ПИСЬМЕННОЕ ЗАДАНИЕ>
Продолжите текст, где Арам Абрамян рассказывает о своей газете и выборах, начиная сразу после его последней фразы.

----- ИЗВЛЕЧЁННЫЙ ТЕКСТ -----

Арам Абрамян: Газета наша, я бы не стал ее называть политической, это действительно общественно-политическая газета. И она существует не для того, чтобы освещать только выборы или делать деньги на выборах. Политике мы уделяем одну треть нашей газеты, остальное уделяем общественным проблемам. Поэтому от этих выборов в смысле медиа я ничего нового не ожидаю, просто могу согласиться с тем, что уже говорил Давид. В газетах существует плюрализм, на телевидении его мало. Лично я, например, веду ток-шоу на одном из телевизионных каналов, который контролируется одной из провластных партий. Это делается с помощью зарубежных спонсоров, фонда «Открытое общество» и так далее. Никаких ограничений в смысле того, кого звать, нет, мы сейчас зовем всех, кто будет принимать участие, вероятно, в этих выборах. Я не знаю, что завтра, какое решение примут зарубежные спонсоры, поэтому я понимаю, что это временное явление. Как профессионалу мне интересно вести ток-шоу политическое. А газеты, действительно разброс очень большой. Наша газета пытается сохранять нейтралитет.

----- ЗАПИСАННЫЕ ДАННЫЕ -----

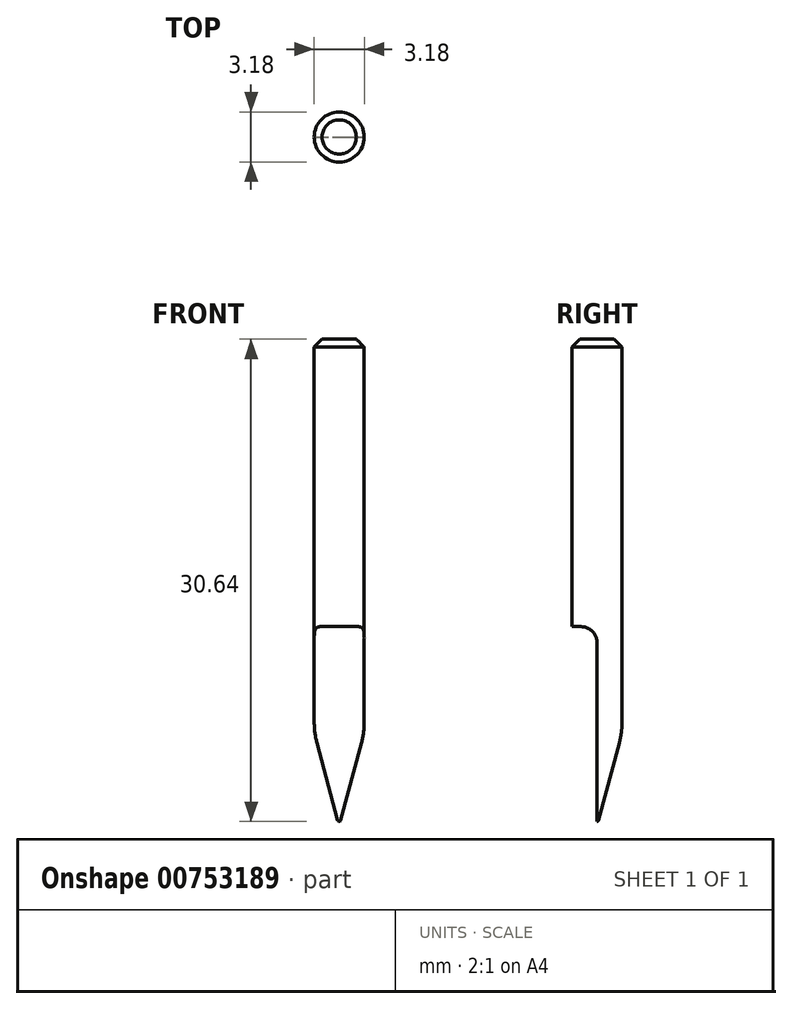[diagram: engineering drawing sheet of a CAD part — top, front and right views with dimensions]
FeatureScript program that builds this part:
annotation { "Feature Type Name" : "Feature", "Feature Type Description" : "" }
export const myFeature = defineFeature(function(context is Context, id is Id, definition is map)
    precondition{}
    {
        {
            var Q0;
            Q0=qCreatedBy(makeId("Top.planeOp"),FACE);
            var sketch = newSketch(context, id + "F0", { "sketchPlane" : qUnion([Q0])});
            skCircle(sketch, "E0", {"center": v(0, 0) * mm, "radius": 1.59 * mm});
            skSolve(sketch);
        }
        {
            var Q0;
            Q0=qSketchRegion(id+"F0",true);
            extrude(context, id + "F1", {"entities" : qUnion([Q0]), "depth" : 25 * mm, "offsetDistance" : 25 * mm});
        }
        {
            var Q0;
            Q0=qCreatedBy(makeId("Front.planeOp"),FACE);
            var sketch = newSketch(context, id + "F2", { "sketchPlane" : qUnion([Q0])});
            skLineSegment(sketch, "E1", {"start": v(0, 0) * mm, "end": v(-1.59, 0) * mm});
            skLineSegment(sketch, "E2", {"start": v(-1.59, 0) * mm, "end": v(-0.1, -5.56) * mm});
            skLineSegment(sketch, "E3", {"start": v(0, -5.64) * mm, "end": v(0, 0) * mm});
            skArc(sketch, "E4", {"start": v(-0.1, -5.56) * mm, "mid": v(-0.06, -5.62) * mm, "end": v(0, -5.64) * mm});
            skSolve(sketch);
        }
        {
            var Q0;
            Q0=qSketchRegion(id+"F2",true);
            var Q1;
            Q1=sQuery(id+"F2.wireOp",EDGE,"E3");
            revolve(context, id + "F3", {"operationType" : NewBodyOperationType.ADD, "entities" : qUnion([Q0]), "axis" : qUnion([Q1]), "revolveType" : RevolveType.FULL});
        }
        {
            var Q0;
            Q0=makeQuery(id+"F3.opRevolve","SWEPT_FACE",FACE,{"disambiguationData":[OSD([sQuery(id+"F2.wireOp",EDGE,"E2")])]});
            fillet(context, id + "F4", {"entities" : qUnion([Q0]), "radius" : 5 * mm, "tangentPropagation" : true, "allowEdgeOverflow" : false});
        }
        {
            var Q0;
            Q0=qCreatedBy(makeId("Right.planeOp"),FACE);
            var sketch = newSketch(context, id + "F5", { "sketchPlane" : qUnion([Q0])});
            skLineSegment(sketch, "E5.bottom", {"start": v(-1, 6.74) * mm, "end": v(-3.29, 6.74) * mm});
            skLineSegment(sketch, "E5.top", {"start": v(0, -6.52) * mm, "end": v(-3.29, -6.52) * mm});
            skLineSegment(sketch, "E5.left", {"start": v(0, 5.74) * mm, "end": v(0, -6.52) * mm});
            skLineSegment(sketch, "E5.right", {"start": v(-3.29, 6.74) * mm, "end": v(-3.29, -6.52) * mm});
            skPoint(sketch, "E6.visualSharp", {"position": v(0, 6.74) * mm});
            skArc(sketch, "E6.filletArc", {"start": v(0, 5.74) * mm, "mid": v(-0.3, 6.45) * mm, "end": v(-1, 6.74) * mm});
            skSolve(sketch);
        }
        {
            var Q0;
            Q0=qSketchRegion(id+"F5",true);
            extrude(context, id + "F6", {"entities" : qUnion([Q0]), "operationType" : NewBodyOperationType.REMOVE, "endBound" : BoundingType.SYMMETRIC, "oppositeDirection" : true, "depth" : 25 * mm, "offsetDistance" : 25 * mm});
        }
        {
            var Q0;
            Q0=makeQuery(id+"F1.opExtrude","CAP_EDGE",EDGE,{"disambiguationData":[OSD([sQuery(id+"F0.wireOp",EDGE,"E0")])],"isStart":false});
            chamfer(context, id + "F7", {"entities" : qUnion([Q0]), "width" : 0.5 * mm, "tangentPropagation" : true});
        }
    });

-----

ОТВЕТ НА ЗАДАНИЕ>
Олег Панфилов: Скажите, Арам, существует ли какой-то механизм давления на средства информации в начале предвыборной кампании? Например, может ли к вам подойти высокий политик в сопровождении какого-либо олигарха, не имеющего прямого отношения к вашей газете, и попытаться каким-то образом заставить или уговорить вас публиковать те или иные материалы? Я спрашиваю вас не только в отношении вашей газеты. Вообще, существует ли в Армении такой способ ведения предвыборной кампании?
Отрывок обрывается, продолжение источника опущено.